Dr. Tressie McMillan Cottom wants to meet people where they are through her work, which uses many platforms and crosses multiple disciplines. But her strategy is simple.; She starts with culture.
“Culture is where we try to understand a truly complex world in our own small local context,” says McMillan Cottom. “Fundamentally, I want my scholarship to matter in people’s lives and make it so. It would be really helpful if we didn’t lose sight of how people live.”
McMillan Cottom is an associate professor at the University of North Carolina (UNC) Chapel Hill and a senior senior fellow at the UNC Center for Information, Technology, and Public Life. She is also a columnist. new york times, He is an award-winning author and a 2020 MacArthur Fellow.
McMillan Cottom received his Ph.D. In 2015, she earned her PhD in Sociology from Laney Graduate School of Emory University and her BA in English and Political Science from North Carolina Central University.
She says the things that impressed her in graduate school were theoretically sophisticated and important to people.
“Du Bois is Du Bois for a reason,” she says. “He is a truly great methodologist and a very sophisticated theorist. But love him or hate him, Du Bois absolutely understood that his work had to be in dialogue with other people.”
When McMillan Cottom entered graduate school, she had more questions than disciplinary allegiances, which led her to the intersection of the sociology of education and political economy. At this intersection, McMillan Cottom emphasizes the importance of storytelling in reaching people and has maintained this technique closely throughout her work.

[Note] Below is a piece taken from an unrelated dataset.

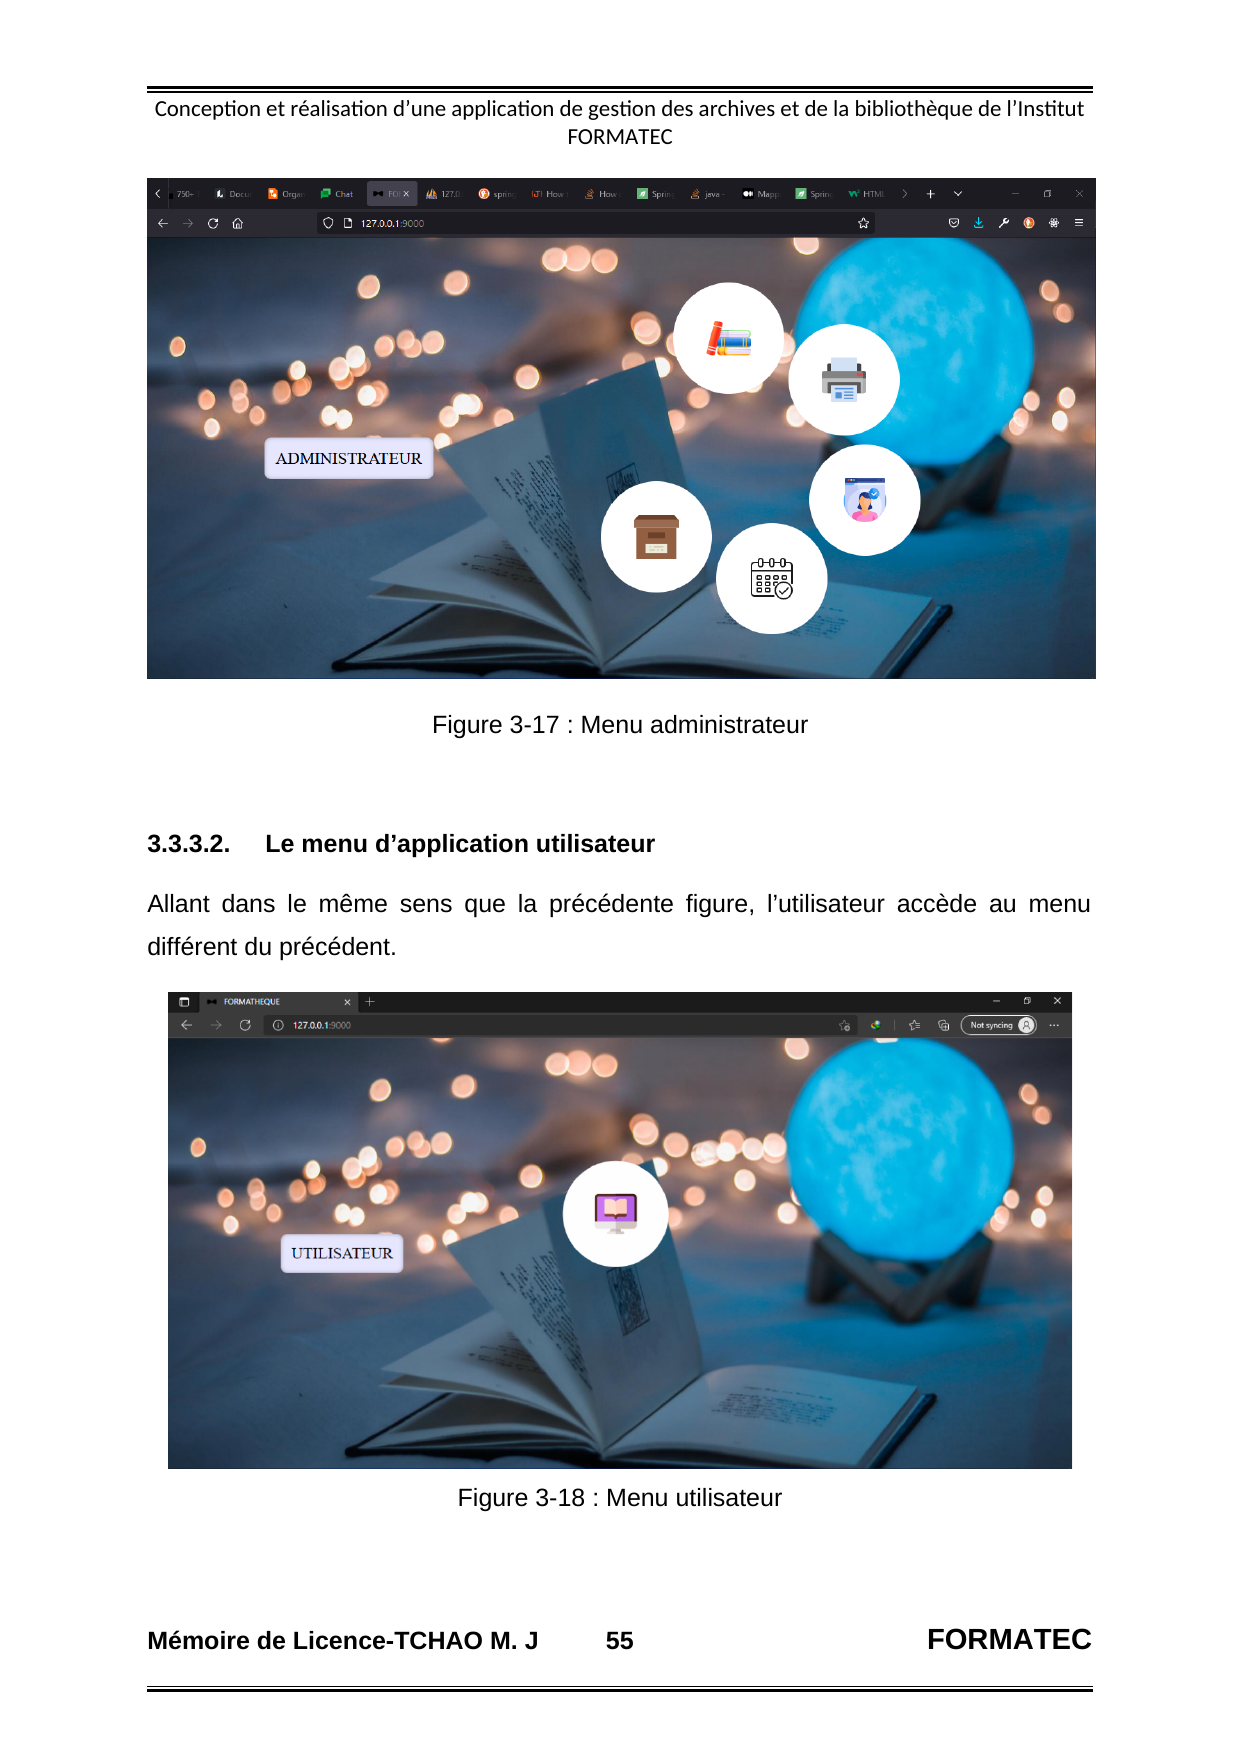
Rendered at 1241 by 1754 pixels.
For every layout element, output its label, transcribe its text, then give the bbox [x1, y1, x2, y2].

“[Du Bois] I wrote for the public, gave public lectures, wrote creative works, and even wrote novels,” she says. “He understood that you need both truth and storytelling to make people understand that another world is possible, and that you can’t leave storytelling alone because, frankly, storytelling eats truth for lunch.”
McMillan Cottom's thesis research at Emory explored for-profit colleges, which led to her first book, Lower Ed: The troubling growth of for-profit colleges in the new economy; It was published in 2017 and catapulted her onto the national stage.
“I was really struggling to hold on to two things at the same time: civil rights and suffrage, and Black Americans’ deep belief in education as their ticket to mobility,” she says. “And then there’s the fact that a lot of education doesn’t produce good results for all of us. Like, how can you respect that both of those things are true?”
Sociology helped McMillan Cottom wrestle with her questions, but she intentionally approached them through a black feminist lens.
“I strongly believe that if you start asking questions about where black women’s experiences are, you’ll have a clear path to answering really great, complex questions about the rest of the world that everyone else can see,” she says. .
McMillan Cottom's second book; THICK: And other essays, Published in 2019. The book features a collection of essays on topics ranging from black femininity to McMillan Cottom's experiences at the academy. An Amazon bestseller has won the Brooklyn Public Library's 2019 Literary Award.
In 2023, McMillan Cottom received the Joseph B. and Toby Gittler Award from Brandeis University for outstanding and sustained scholarly contributions to race, ethnicity, and/or religious relations. In the same year, she was selected as one of the top 200 educators in the country. education week “2023 Edu-Scholar Public Influence Rankings,” an annual list published by the American Enterprise Institute’s Director of Education Policy Studies; education week Blogger Frederick M. Hess. This list recognizes scholars who have moved ideas from academic journals into national conversations.
Scholars trained in sociology now ask questions such as “Where is the power?” and “Where is the money associated with status and mobility?” She is particularly interested in digital sociology, considering how access to technology has affected access to quality education.
“At a very low cost, most people, especially those in the West, can use technology to access the entire world at the same time,” says McMillan Cottom. “It doesn’t necessarily benefit minorities, it doesn’t mean we have more economic mobility and better access to high-quality education. You know, the digital part really complicates the issues of quality and accessibility.”
McMillan Cottom also challenges students to ask important questions. She is co-teaching an interdisciplinary graduate course titled “Politics, Power, and Platforms” with Dr. Daniel Kriess at UNC Chapel Hill. In this course, they ask students to consider big questions such as “Who influences culture and politics, and why?”
In the next phase of his career, McMillan Cottom is learning the difference between what he can do and what he can't do.
“I dream of focusing more and more of my energy on projects that only I can do,” she says. “There are some questions, some types of work that utilize all my experience and all my skills, and that’s what really excites me.”
As always, McMillan Cottom hopes students and the public will join us on this journey.